The North African Invasion

Stalin’s rejoinder from Moscow when he heard that the “second front” was off must have been written on asbestos paper. For it so thoroughly frightened Roosevelt that he sent Gen. Marshall, Admiral King, Harry Hopkins, and Stephen Early, his secretary, on an emergency trip to London in July. According to the above-quoted Wilson dispatch:

“Marshall, King, and the others had orders to attempt to win Churchill over to a 1942 European invasion. John Bull stood pat. Marshall and King had an alternative proposition. It was for the invasion of North Africa at Oran and Casablanca, and at London in July 1942, that plan was agreed upon.”

Stalin recognized the North African operation as poor “Ersatz” as far as the military need of drawing German divisions out of Russia was concerned. As for the political implications of the North African invasion, Stalin viewed this move in the Mediterranean basin with hostility. It seemed to indicate Roosevelt’s yielding to Churchill’s Balkan perspective. Stalin’s answer was to whip the “second front” campaign in the Russian and foreign Communist press to a frenzy. Above all did the British C.P. go into action. Demonstrations, petitions and resolutions descended upon 10 Downing Street and the Parliament like a storm. Meanwhile columns were rolling toward the Caucasus. An alleged offer by the British to move troops up from Iran to defend the Caucasian oil fields was reported rejected by Stalin with the advice that they be used in France. British-Russian relations seemed to have reached the breaking point.

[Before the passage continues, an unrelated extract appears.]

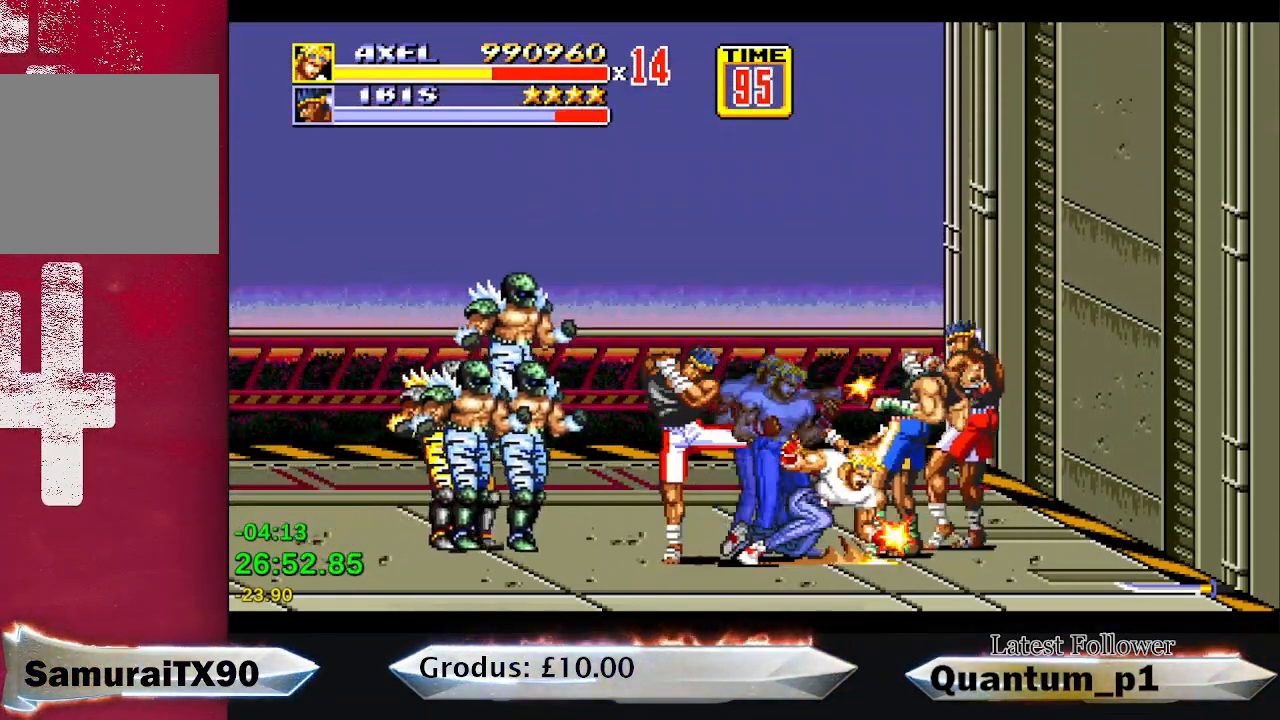
{"buttons": ["A"], "button_events": [[33, "A", "up"], [67, "DPAD_RIGHT", "up"], [100, "A", "down"], [133, "DPAD_RIGHT", "down"], [167, "A", "up"], [200, "DPAD_RIGHT", "up"], [233, "A", "down"], [283, "A", "up"], [283, "DPAD_RIGHT", "down"], [333, "DPAD_RIGHT", "up"], [350, "A", "down"], [417, "A", "up"], [417, "DPAD_RIGHT", "down"], [467, "A", "down"], [483, "DPAD_RIGHT", "up"]]}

The Russian tone began to worry Churchill seriously. He resolved that a face-to-face talk with Stalin would help matters. On August 12, the King’s first minister appeared at the Kremlin: anything to keep Russia fighting. Churchill is reported to have spent four unpleasant days in somewhat heated discussions with Stalin. Upon his return he was to refer to Stalin in a House of Commons speech as “a man direct and even blunt in speech.” The discussions evidently ended in an impasse. Stalin did not retreat from his insistence upon the “second front” and Churchill did not yield to his pressure.

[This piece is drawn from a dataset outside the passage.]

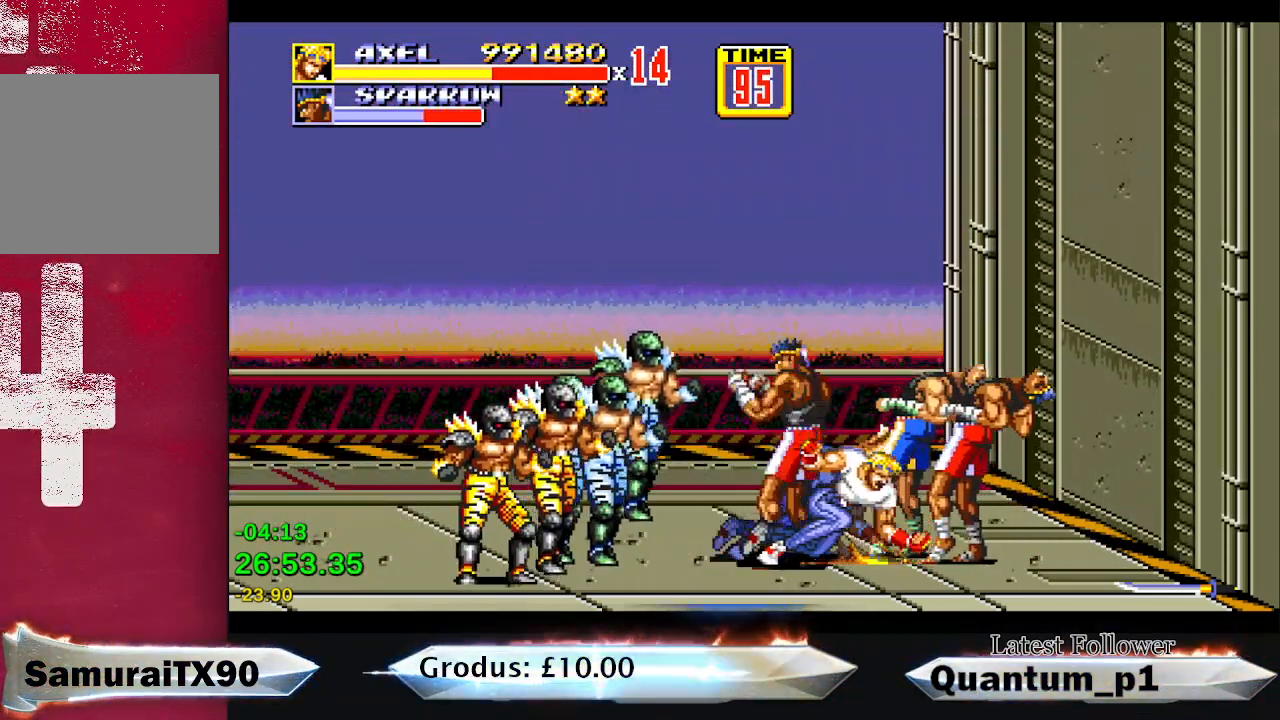
{"buttons": ["DPAD_RIGHT"], "button_events": [[17, "A", "up"], [67, "DPAD_RIGHT", "down"], [83, "A", "down"], [133, "DPAD_RIGHT", "up"], [167, "A", "up"], [217, "DPAD_RIGHT", "down"]]}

Upon Churchill’s departure, Stalin pleasantly surprised Henry C. Cassidy, Associated Press correspondent, by replying to his routine written inquiry with a personal letter. It was Stalin’s method of revealing to the world that the Churchill visit had changed nothing. The central point of the letter was a demand that the Anglo-Americans make good their commitments “fully and on time.”

The Russian and German armies were locked in decisive battle at Stalingrad. The “second front” campaign was lashed to new heights. The British C.P. filled Trafalgar Square with demonstrators howling for the “second front” and 35,000 massed at Madison Square Park in New York City. Ominous was the appearance of banners attacking “British imperialism” and calling for the “immediate freedom of India.” Among other new demands was one calling for the immediate trial of Britain’s No. 1 prisoner, Rudolph Hess. The Russians raised the question in such a manner as to cast suspicion upon both the purpose of the Hess flight to England and the reason for Britain’s keeping him in such a shroud of mystery.
 

Churchill’s Demonstration at Dieppe

At this time, late in August 1942, Churchill decided to make a demonstration of his own. Some 10,000 troops, mainly Canadians, suddenly launched a night attack upon the French coast at Dieppe. After a night of indecisive fighting, the Allied forces withdrew, having suffered some 6,000 casualties. The announcement of the Dieppe casualties sent a chill through all “second fronters” but the most hardened Stalinists.

The true story of Dieppe is yet to be told. The official designation was that it was a “reconnaissance in force.” The explanation, that the Dieppe attack was a valuable rehearsal for invasion in force seems most unlikely. What did it demonstrate beyond that known fact that 10,000 men cannot storm a fortified beach without previous artillery or aerial saturation and expect to live to tell the tale? It did, however, serve as a gag in the mouth of many a glib-tongued “second fronter.”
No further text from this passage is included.